DATA EXTRACT »
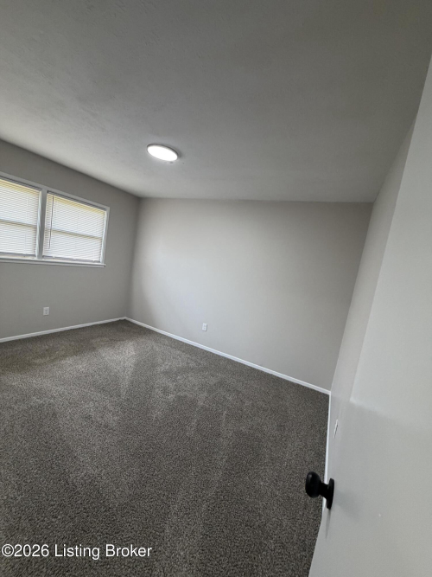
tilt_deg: -6.5
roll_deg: -8.8
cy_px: 288
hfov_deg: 85.7
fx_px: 233
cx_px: 216
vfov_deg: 102.1
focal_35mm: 14
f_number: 2.2
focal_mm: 2.22
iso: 320
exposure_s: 1/120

ASSIGNMENT »
If a line holds an image, leave the image out; retype everything else in the entries exactly.

COMPLETED TASK »
tilt_deg: -6.5
roll_deg: -8.8
cy_px: 288
hfov_deg: 85.7
fx_px: 233
cx_px: 216
vfov_deg: 102.1
focal_35mm: 14
f_number: 2.2
focal_mm: 2.22
iso: 320
exposure_s: 1/120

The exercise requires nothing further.